Other than the person I'm talking to who else can view my forum conversations?


----------



## atcheque

Bonjour,

Conversations are like mailbox: private.
Only forum discussions are public.


----------



## Maharaj

and what's the use of "Lock conversation (no responses will be allowed)" ?


----------



## atcheque

It's to leave a message to someone and avoid answers. If you have to leave for a while, for instance.


----------



## Maharaj

Thank you


----------



## mkellogg

Please note that this forum software occasionally has security holes. I try my best to stay on top of it, but there is always the possibility that private conversations could be exposed.  If a conversation really needs privacy, use some other method that will be more secure, such as gmail.


----------



## Maharaj

Thank you @mkellogg


----------



## Gemmenita

Hello all,

There is a long time that I have a question and I think now that the privacy of conversations is discussed here, this thread would be the best place to ask it:

Yes, conversations are private and only participants have access to them, therefore I wonder what could be the function of 'Report' button in Conversations?
(Or does it really function ?)

Since 'Reported messages' goes to Moderators, so if this button really functions, does it mean that Moderators could have access to conversations (at least when a message is reported to them via this button?)  Has anybody already used this button?

Thanks !


----------



## velisarius

It's like any real-life face-to-face conversation. If you tell someone something, they may have the urge to reveal that information to someone else, so you should be careful with private messages.

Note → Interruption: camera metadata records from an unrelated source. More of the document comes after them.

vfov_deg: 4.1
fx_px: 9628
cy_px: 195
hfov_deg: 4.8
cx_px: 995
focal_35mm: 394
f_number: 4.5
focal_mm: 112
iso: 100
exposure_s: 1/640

I've reported a conversation post on two or three occasions: obscene remarks sent to me by members not known to me. People who post on forums can be rather...strange.


----------



## atcheque

Bonjour,

When you report a message, mods can see only it_* (* that message)_, not the whole conversation.


----------



## Gemmenita

OOOH! That's wonderful all you said. Thank you very much _velisarius_ and _atcheque_.

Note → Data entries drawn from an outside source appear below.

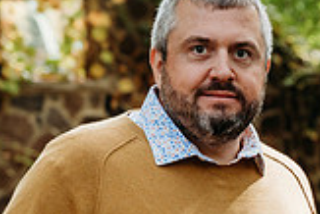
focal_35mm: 289
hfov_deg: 7.0
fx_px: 2571
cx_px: 443
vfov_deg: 4.7
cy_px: 309
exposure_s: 1/250
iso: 500
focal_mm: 70
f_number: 4.5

@velisarius: I thought always that Report button would get visible the conversation to Mods but if mods can see only the reported message and not the whole conversation, I wonder how Mods decided about those obscene remarks sent to you without seeing them?


----------



## velisarius

An offensive post in a conversation, just like an offensive post in a thread, can be reported. The mods will see the post you reported, so in a conversation that would only be the offensive post itself.

Don't expect the moderators to sort out private quarrels though. The offensive posts sent to me were also sent to other members, and it was pretty obvious that they were completely uncalled for. 

You have the option of not reading or replying to members you don't want to converse with.


----------



## Gemmenita

velisarius said:


> The mods will see *the post* you reported,


Oh, I seeee, that's the point. So, only the related post whose Report button is clicked on gets visible to Mods.

Thanks a lot _velisarius_. I wish you the best on the Forums.


----------



## wildan1

velisarius said:


> You have the option of not reading or replying to members you don't want to converse with.


You also have the option of putting a member on the "ignore" setting at the top right of their profile, meaning you do not receive any further messages s/he tries to send you.


----------